(Data entries)
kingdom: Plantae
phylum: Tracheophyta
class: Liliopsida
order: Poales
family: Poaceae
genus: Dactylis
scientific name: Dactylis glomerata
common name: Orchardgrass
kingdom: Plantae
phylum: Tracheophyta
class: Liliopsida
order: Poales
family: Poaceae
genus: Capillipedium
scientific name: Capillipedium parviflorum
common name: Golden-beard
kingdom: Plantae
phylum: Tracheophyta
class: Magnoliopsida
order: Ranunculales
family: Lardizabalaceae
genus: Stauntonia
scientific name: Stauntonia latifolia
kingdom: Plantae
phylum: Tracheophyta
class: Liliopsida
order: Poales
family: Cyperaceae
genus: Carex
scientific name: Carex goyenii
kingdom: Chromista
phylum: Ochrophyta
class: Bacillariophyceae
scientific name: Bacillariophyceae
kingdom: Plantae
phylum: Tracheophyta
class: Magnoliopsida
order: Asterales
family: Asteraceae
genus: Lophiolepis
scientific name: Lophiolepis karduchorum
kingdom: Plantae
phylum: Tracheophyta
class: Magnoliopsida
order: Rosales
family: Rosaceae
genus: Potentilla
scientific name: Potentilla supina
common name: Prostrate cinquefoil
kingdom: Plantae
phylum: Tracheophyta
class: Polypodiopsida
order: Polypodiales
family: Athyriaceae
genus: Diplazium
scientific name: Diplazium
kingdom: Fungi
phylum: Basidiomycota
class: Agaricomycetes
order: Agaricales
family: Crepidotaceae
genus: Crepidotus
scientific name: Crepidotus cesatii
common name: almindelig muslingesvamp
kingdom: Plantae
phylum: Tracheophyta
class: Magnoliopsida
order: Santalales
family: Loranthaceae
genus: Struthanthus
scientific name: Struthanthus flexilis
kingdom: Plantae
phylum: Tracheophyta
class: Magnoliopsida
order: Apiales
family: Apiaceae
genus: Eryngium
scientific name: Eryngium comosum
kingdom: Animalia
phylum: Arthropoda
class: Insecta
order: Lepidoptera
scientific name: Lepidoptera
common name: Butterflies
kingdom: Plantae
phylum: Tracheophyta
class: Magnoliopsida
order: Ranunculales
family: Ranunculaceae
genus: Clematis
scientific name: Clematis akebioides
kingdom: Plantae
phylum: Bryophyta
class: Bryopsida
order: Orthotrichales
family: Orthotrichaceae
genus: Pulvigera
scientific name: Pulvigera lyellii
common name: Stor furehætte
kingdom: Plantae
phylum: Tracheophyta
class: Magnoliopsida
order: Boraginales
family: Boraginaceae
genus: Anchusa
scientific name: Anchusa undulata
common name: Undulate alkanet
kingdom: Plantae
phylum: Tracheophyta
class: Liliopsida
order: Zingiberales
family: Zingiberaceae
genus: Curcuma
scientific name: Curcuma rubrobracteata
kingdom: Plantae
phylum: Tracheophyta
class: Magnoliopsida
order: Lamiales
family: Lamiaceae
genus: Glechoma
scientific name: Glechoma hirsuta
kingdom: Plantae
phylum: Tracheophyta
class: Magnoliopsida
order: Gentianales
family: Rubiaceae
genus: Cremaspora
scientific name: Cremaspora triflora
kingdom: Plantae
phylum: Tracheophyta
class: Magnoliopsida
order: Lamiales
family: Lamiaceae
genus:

— Task objective —
Format every line of the data above as a JSON list of strings, one string per line, with blank lines omitted.

— Response below —
[
  "kingdom: Plantae",
  "phylum: Tracheophyta",
  "class: Liliopsida",
  "order: Poales",
  "family: Poaceae",
  "genus: Dactylis",
  "scientific name: Dactylis glomerata",
  "common name: Orchardgrass",
  "kingdom: Plantae",
  "phylum: Tracheophyta",
  "class: Liliopsida",
  "order: Poales",
  "family: Poaceae",
  "genus: Capillipedium",
  "scientific name: Capillipedium parviflorum",
  "common name: Golden-beard",
  "kingdom: Plantae",
  "phylum: Tracheophyta",
  "class: Magnoliopsida",
  "order: Ranunculales",
  "family: Lardizabalaceae",
  "genus: Stauntonia",
  "scientific name: Stauntonia latifolia",
  "kingdom: Plantae",
  "phylum: Tracheophyta",
  "class: Liliopsida",
  "order: Poales",
  "family: Cyperaceae",
  "genus: Carex",
  "scientific name: Carex goyenii",
  "kingdom: Chromista",
  "phylum: Ochrophyta",
  "class: Bacillariophyceae",
  "scientific name: Bacillariophyceae",
  "kingdom: Plantae",
  "phylum: Tracheophyta",
  "class: Magnoliopsida",
  "order: Asterales",
  "family: Asteraceae",
  "genus: Lophiolepis",
  "scientific name: Lophiolepis karduchorum",
  "kingdom: Plantae",
  "phylum: Tracheophyta",
  "class: Magnoliopsida",
  "order: Rosales",
  "family: Rosaceae",
  "genus: Potentilla",
  "scientific name: Potentilla supina",
  "common name: Prostrate cinquefoil",
  "kingdom: Plantae",
  "phylum: Tracheophyta",
  "class: Polypodiopsida",
  "order: Polypodiales",
  "family: Athyriaceae",
  "genus: Diplazium",
  "scientific name: Diplazium",
  "kingdom: Fungi",
  "phylum: Basidiomycota",
  "class: Agaricomycetes",
  "order: Agaricales",
  "family: Crepidotaceae",
  "genus: Crepidotus",
  "scientific name: Crepidotus cesatii",
  "common name: almindelig muslingesvamp",
  "kingdom: Plantae",
  "phylum: Tracheophyta",
  "class: Magnoliopsida",
  "order: Santalales",
  "family: Loranthaceae",
  "genus: Struthanthus",
  "scientific name: Struthanthus flexilis",
  "kingdom: Plantae",
  "phylum: Tracheophyta",
  "class: Magnoliopsida",
  "order: Apiales",
  "family: Apiaceae",
  "genus: Eryngium",
  "scientific name: Eryngium comosum",
  "kingdom: Animalia",
  "phylum: Arthropoda",
  "class: Insecta",
  "order: Lepidoptera",
  "scientific name: Lepidoptera",
  "common name: Butterflies",
  "kingdom: Plantae",
  "phylum: Tracheophyta",
  "class: Magnoliopsida",
  "order: Ranunculales",
  "family: Ranunculaceae",
  "genus: Clematis",
  "scientific name: Clematis akebioides",
  "kingdom: Plantae",
  "phylum: Bryophyta",
  "class: Bryopsida",
  "order: Orthotrichales",
  "family: Orthotrichaceae",
  "genus: Pulvigera",
  "scientific name: Pulvigera lyellii",
  "common name: Stor furehætte",
  "kingdom: Plantae",
  "phylum: Tracheophyta",
  "class: Magnoliopsida",
  "order: Boraginales",
  "family: Boraginaceae",
  "genus: Anchusa",
  "scientific name: Anchusa undulata",
  "common name: Undulate alkanet",
  "kingdom: Plantae",
  "phylum: Tracheophyta",
  "class: Liliopsida",
  "order: Zingiberales",
  "family: Zingiberaceae",
  "genus: Curcuma",
  "scientific name: Curcuma rubrobracteata",
  "kingdom: Plantae",
  "phylum: Tracheophyta",
  "class: Magnoliopsida",
  "order: Lamiales",
  "family: Lamiaceae",
  "genus: Glechoma",
  "scientific name: Glechoma hirsuta",
  "kingdom: Plantae",
  "phylum: Tracheophyta",
  "class: Magnoliopsida",
  "order: Gentianales",
  "family: Rubiaceae",
  "genus: Cremaspora",
  "scientific name: Cremaspora triflora",
  "kingdom: Plantae",
  "phylum: Tracheophyta",
  "class: Magnoliopsida",
  "order: Lamiales",
  "family: Lamiaceae",
  "genus:"
]